ACTIVITY A
Reproduce part of the Crudo Nudo passage word for word, starting with the words "Of course, his" and ending after "richness. And popularity.".
ACTIVITY B
In one to three sentences, say why Nelson used more sesame seeds on the halibut and dropped the olive oil crumb, according to the Crudo Nudo passage.

SOURCE PASSAGE

-=-=-=-=-

Assorted Crudo, Crudo Nudo

Asking Eric Nelson to pick his favorite dish is akin to asking someone to name their favorite child. And like children, the chef-owner says, “They’re all fun. They’re all mine. They all change.” Take the Alaskan halibut (and you should, it’s fabulous), cut from a whole fish of impeccable quality flown in from the 49th state. He adorns it simply with salt, pepper, chives, olive oil and toasted black sesame for subtle nuttiness (one of said changes: he ramped up the seeds and ditched an original olive oil crumb for a more evocative flavor). There’s a strewing of micro-arugula and, imparting a fresh lemony burst, dots of rhubarb juiced into salsa as pretty a punctuation as a “cherry on top.”

Of course, his customers have no qualms in playing favorites. By far, the bestseller among his sushi-grade fish is himachi (Japanese amberjack) with finger limes and vanilla. Nelson explains that none of his dishes is inspired preciously “by that little hole-in-the-wall in Barcelona” but conceived in his mind, a spinning hamster wheel that stops on “Hey, let’s do this!” For the himachi, he knew vanilla would work with the citric acid but imagined vanilla oil. His sous chef suggested unsweetened vanilla crème anglaise. He agreed, the sauce lending the dish custardy richness. And popularity.

-=-=-=-=-

Collected data:
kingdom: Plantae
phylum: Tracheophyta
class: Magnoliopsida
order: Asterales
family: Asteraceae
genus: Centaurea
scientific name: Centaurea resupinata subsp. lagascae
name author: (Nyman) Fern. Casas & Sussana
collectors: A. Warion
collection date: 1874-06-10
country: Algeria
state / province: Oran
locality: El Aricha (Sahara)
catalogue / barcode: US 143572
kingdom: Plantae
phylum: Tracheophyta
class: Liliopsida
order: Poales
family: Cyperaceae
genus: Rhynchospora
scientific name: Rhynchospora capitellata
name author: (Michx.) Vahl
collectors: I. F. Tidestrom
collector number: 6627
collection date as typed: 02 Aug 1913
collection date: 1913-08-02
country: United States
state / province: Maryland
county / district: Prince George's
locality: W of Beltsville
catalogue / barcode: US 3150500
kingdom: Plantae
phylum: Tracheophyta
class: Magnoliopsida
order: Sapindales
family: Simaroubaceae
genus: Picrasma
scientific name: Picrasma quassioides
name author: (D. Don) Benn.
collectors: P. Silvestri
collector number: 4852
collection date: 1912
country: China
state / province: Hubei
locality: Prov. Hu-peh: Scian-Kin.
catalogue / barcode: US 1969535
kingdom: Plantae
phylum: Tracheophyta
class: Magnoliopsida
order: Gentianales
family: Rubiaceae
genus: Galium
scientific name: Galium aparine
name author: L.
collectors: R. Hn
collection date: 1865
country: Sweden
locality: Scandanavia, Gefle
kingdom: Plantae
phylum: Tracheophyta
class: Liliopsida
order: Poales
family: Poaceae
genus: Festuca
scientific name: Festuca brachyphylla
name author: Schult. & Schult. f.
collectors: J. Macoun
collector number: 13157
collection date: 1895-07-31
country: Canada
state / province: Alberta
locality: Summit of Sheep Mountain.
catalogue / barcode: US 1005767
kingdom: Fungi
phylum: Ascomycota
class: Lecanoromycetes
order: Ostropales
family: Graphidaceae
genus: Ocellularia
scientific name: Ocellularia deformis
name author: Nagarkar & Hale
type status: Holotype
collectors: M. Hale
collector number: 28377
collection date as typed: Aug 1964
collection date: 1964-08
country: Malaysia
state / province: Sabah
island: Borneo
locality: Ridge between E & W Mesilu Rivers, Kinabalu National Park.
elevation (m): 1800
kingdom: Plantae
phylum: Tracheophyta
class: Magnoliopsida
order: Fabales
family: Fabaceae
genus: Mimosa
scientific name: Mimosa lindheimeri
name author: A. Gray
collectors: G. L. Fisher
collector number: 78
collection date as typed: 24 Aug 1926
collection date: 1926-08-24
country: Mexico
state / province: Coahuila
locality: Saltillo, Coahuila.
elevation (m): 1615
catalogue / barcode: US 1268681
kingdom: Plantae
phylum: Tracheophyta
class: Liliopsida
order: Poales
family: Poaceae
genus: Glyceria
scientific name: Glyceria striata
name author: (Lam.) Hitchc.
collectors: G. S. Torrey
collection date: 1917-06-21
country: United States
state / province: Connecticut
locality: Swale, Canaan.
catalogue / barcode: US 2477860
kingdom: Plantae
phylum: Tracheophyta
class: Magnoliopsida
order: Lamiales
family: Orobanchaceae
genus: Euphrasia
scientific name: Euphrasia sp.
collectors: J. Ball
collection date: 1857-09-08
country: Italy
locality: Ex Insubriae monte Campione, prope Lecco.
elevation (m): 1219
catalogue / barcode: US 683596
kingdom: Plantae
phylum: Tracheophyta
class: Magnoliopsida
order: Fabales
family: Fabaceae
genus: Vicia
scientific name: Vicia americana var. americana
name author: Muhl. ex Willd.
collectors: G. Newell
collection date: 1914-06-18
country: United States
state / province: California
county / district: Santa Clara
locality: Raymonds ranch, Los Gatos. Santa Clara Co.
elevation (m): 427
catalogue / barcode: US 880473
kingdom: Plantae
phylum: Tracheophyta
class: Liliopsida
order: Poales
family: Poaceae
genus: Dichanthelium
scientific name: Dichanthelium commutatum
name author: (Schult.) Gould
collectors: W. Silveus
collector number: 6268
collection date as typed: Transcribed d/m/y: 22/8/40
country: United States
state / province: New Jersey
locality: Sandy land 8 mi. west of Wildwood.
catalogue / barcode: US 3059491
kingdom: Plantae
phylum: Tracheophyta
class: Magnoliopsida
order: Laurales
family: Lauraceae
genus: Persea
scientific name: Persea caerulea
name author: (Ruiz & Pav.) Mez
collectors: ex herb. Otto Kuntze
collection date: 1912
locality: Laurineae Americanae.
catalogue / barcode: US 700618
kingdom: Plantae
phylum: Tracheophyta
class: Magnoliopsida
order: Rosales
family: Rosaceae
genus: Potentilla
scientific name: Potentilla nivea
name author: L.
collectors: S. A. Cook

-=-=-=-=-

EXERCISE ANSWER A
Of course, his customers have no qualms in playing favorites. By far, the bestseller among his sushi-grade fish is himachi (Japanese amberjack) with finger limes and vanilla. Nelson explains that none of his dishes is inspired preciously “by that little hole-in-the-wall in Barcelona” but conceived in his mind, a spinning hamster wheel that stops on “Hey, let’s do this!” For the himachi, he knew vanilla would work with the citric acid but imagined vanilla oil. His sous chef suggested unsweetened vanilla crème anglaise. He agreed, the sauce lending the dish custardy richness. And popularity.

EXERCISE ANSWER B
He added more toasted black sesame and dropped the original olive oil crumb to get a more evocative flavor. The sesame gives the halibut a subtle nuttiness.